Dunque, vi son anche quanti [gli stoici] argomentano che [la felicità] è in una vita razionale [9], e non nella semplice vita, neppure se fosse sensibile; già, forse argomentano bene. Ordunque, occorre chiedere loro perché argomentano in questo modo e beneficano con la felicità solo il vivente razionale. |35| Forse, ecco, questo “razionale” è aggiunto giacché la ragione è più ingegnosa ed è capace di rintracciare e permettersi facilmente le cose soddisfacenti i bisogni primari conformi a natura, o anche casomai non sia capace di rintracciarle né d’ottenerle? Ma se è per la miglior capacità di trovarle, la felicità interesserà anche coloro che non hanno ragione, |40| casomai senza la ragione, per natura, ottenessero le cose soddisfacenti i bisogni primari conformi a natura, e la ragione sarebbe allora un funzionario subalterno e non verrebbe scelta di per se stessa, e neppure lo sarebbe la sua perfezione, che professiamo essere virtù [10]. Se invece professerete che il suo [della ragione] valore non dipende dall’avere le cose soddisfacenti i bisogni primari conformi a natura, ma dipende dall’essere amabile di per sé, |45| bisognerà argomentare quale altra funzione abbia e quale sia la sua natura e che cosa la renda perfetta. Infatti ciò che deve renderla perfetta non è la contemplazione perlustrante queste cose, tutt’altro: la sua perfezione è qualcos’altro ed altra è la sua natura e non è uno di questi bisogni primi conformi a natura, né una delle realtà esito delle quali son i bisogni primi |50| conformi a natura, né insomma è di questo genere, tutt’altro: è migliore di tutte queste cose nel loro insieme; sennò non indovino come essi abbiano modo d’argomentare il suo valore. Ma costoro, sinché non abbiano trovato una natura migliore di quelle attorno alle quali adesso stazionano, siano lasciati là dove desiderano rimanere, col lor avere un’aporia |55| sulla maniera in cui vi possa essere il vivere bene, su quali di questi viventi sia capace di viver bene.
Note
[6] Cfr. Aristotele, Etica Nicomachea, Κ 9, 1178 b 28.

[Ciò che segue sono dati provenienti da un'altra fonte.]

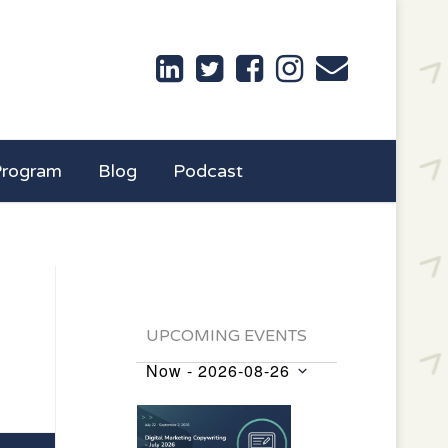
Program
Blog
Podcast
UPCOMING EVENTS
Now
 - 
2026-08-26
Events
Select
List
date.
of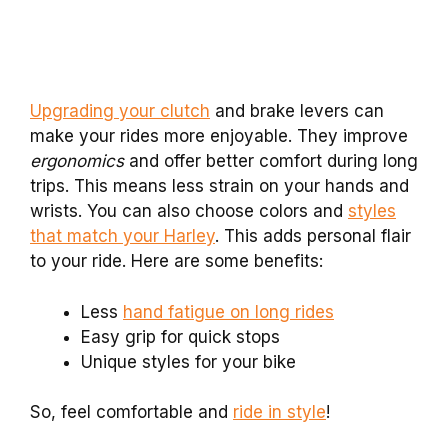
Upgrading your clutch
and brake levers can
make your rides more enjoyable. They improve
ergonomics
and offer better comfort during long
trips. This means less strain on your hands and
wrists. You can also choose colors and
styles
that match your Harley
. This adds personal flair
to your ride. Here are some benefits:
Less
hand fatigue on long rides
Easy grip for quick stops
Unique styles for your bike
So, feel comfortable and
ride in style
!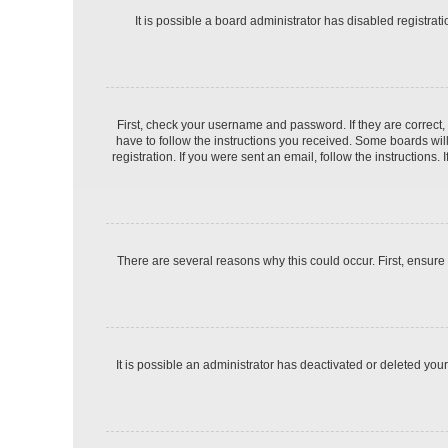
It is possible a board administrator has disabled registra
First, check your username and password. If they are correct
have to follow the instructions you received. Some boards will
registration. If you were sent an email, follow the instruction
There are several reasons why this could occur. First, ensure
It is possible an administrator has deactivated or deleted yo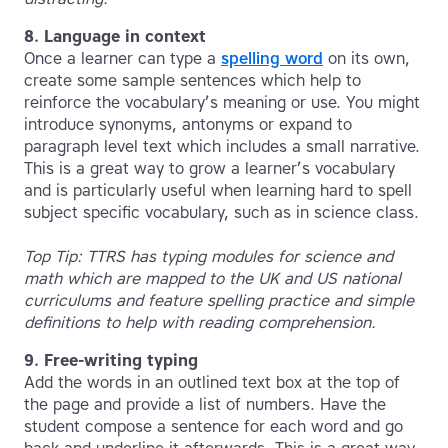
8. Language in context
Once a learner can type a
spelling word
on its own,
create some sample sentences which help to
reinforce the vocabulary’s meaning or use. You might
introduce synonyms, antonyms or expand to
paragraph level text which includes a small narrative.
This is a great way to grow a learner’s vocabulary
and is particularly useful when learning hard to spell
subject specific vocabulary, such as in science class.
Top Tip: TTRS has typing modules for science and
math which are mapped to the UK and US national
curriculums and feature spelling practice and simple
definitions to help with reading comprehension.
9. Free-writing typing
Add the words in an outlined text box at the top of
the page and provide a list of numbers. Have the
student compose a sentence for each word and go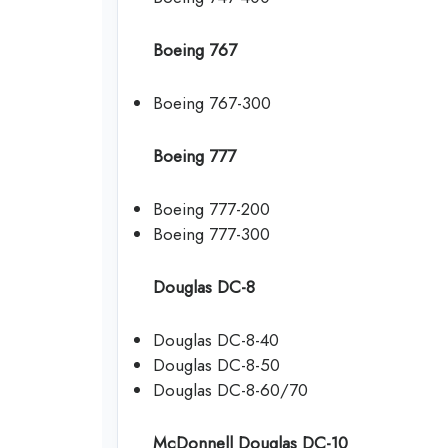
Boeing 767
Boeing 767-300
Boeing 777
Boeing 777-200
Boeing 777-300
Douglas DC-8
Douglas DC-8-40
Douglas DC-8-50
Douglas DC-8-60/70
McDonnell Douglas DC-10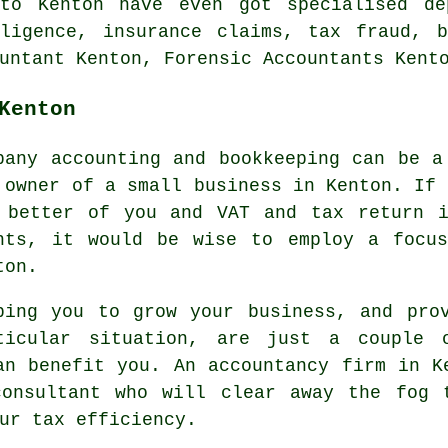
to Kenton have even got specialised de
gligence, insurance claims, tax fraud, b
untant Kenton, Forensic Accountants Kent
Kenton
pany accounting and bookkeeping can be a
 owner of a small business in Kenton. If 
 better of you and VAT and tax return i
hts, it would be wise to employ a focus
ton.
ping you to grow your business, and pro
ticular situation, are just a couple 
an benefit you. An accountancy firm in K
consultant who will clear away the fog 
ur tax efficiency.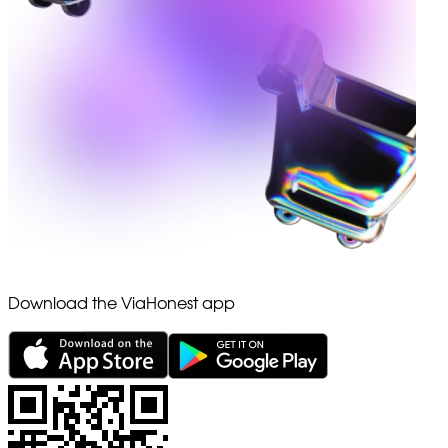
Download the ViaHonest app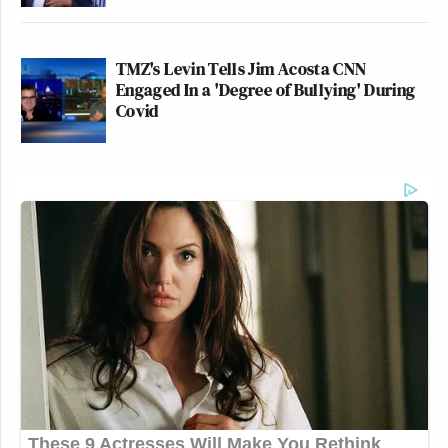
TMZ's Levin Tells Jim Acosta CNN
Engaged In a 'Degree of Bullying' During
Covid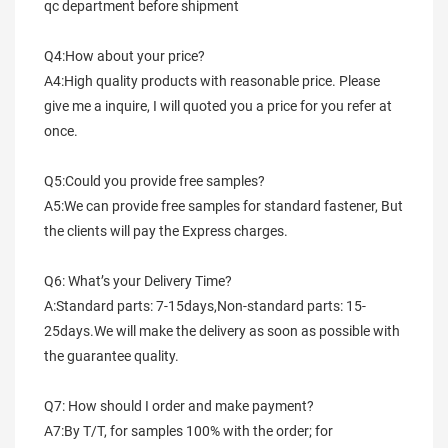
qc department before shipment
Q4:How about your price?
A4:High quality products with reasonable price. Please 
give me a inquire, I will quoted you a price for you refer at 
once.
Q5:Could you provide free samples?
A5:We can provide free samples for standard fastener, But 
the clients will pay the Express charges.
Q6: What’s your Delivery Time?
A:Standard parts: 7-15days,Non-standard parts: 15-
25days.We will make the delivery as soon as possible with 
the guarantee quality.
Q7: How should I order and make payment?
A7:By T/T, for samples 100% with the order; for 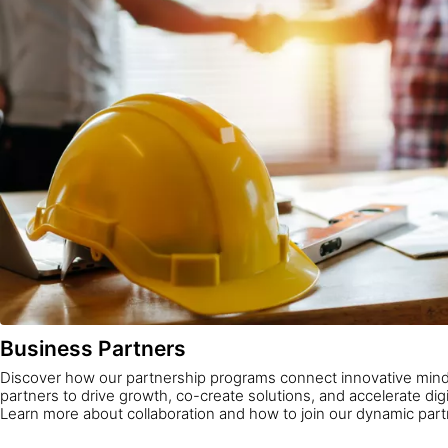
Business Partners
Discover how our partnership programs connect innovative mind
partners to drive growth, co-create solutions, and accelerate digi
Learn more about collaboration and how to join our dynamic par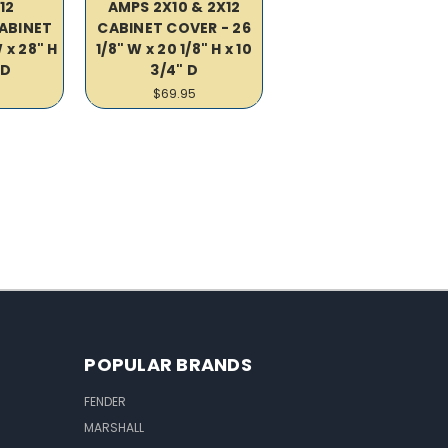
12
AMPS 2X10 & 2X12
CABINET
CABINET COVER - 26
 x 28" H
1/8" W x 20 1/8" H x 10
 D
3/4" D
$69.95
POPULAR BRANDS
FENDER
MARSHALL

[7] Cfr. Platone, Filebo, 33 d 8-9.
[8] Cfr. SVF, III, 33 e 65.
[9] Cfr. SVF, III, 687.
[10] Cfr. Aristotele, Fisica, Η 3, 247 a 2.
La traduzione dal greco è condotta sul testo dell’editio minor Henry-Schwyzer:
Plotini Opera, ediderunt P. Henry et H.-R. Schwyzer, 3 voll., Clarendon Press, Oxford 1964-82.